Required action: The required result is an exact copy of the material from the line with "車庫・駐車場・塀・門扉・庭・ガ" through its final line, both ends included.

Exercise material:

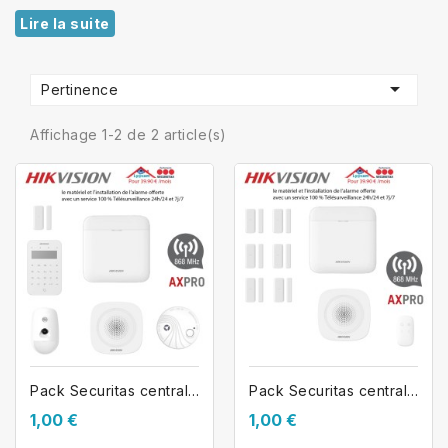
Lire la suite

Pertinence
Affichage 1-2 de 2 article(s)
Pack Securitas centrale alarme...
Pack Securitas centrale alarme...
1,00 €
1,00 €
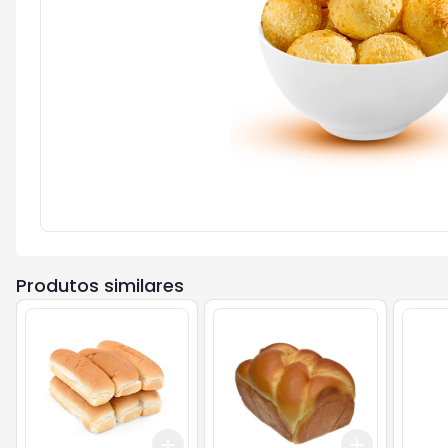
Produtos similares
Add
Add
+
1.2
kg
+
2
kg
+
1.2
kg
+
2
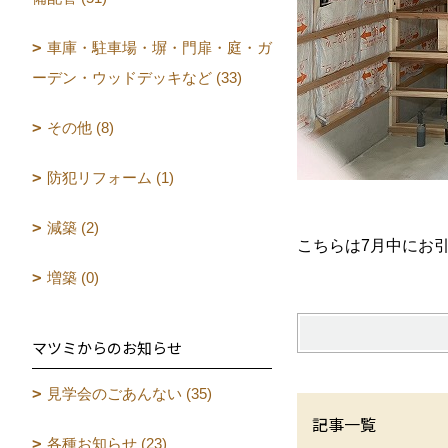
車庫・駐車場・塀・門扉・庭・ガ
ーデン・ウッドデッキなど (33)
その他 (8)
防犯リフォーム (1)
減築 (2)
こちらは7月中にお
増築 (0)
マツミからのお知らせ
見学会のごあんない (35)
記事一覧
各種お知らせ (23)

Finished task:
車庫・駐車場・塀・門扉・庭・ガ
ーデン・ウッドデッキなど (33)
その他 (8)
防犯リフォーム (1)
減築 (2)
こちらは7月中にお
増築 (0)
マツミからのお知らせ
見学会のごあんない (35)
記事一覧
各種お知らせ (23)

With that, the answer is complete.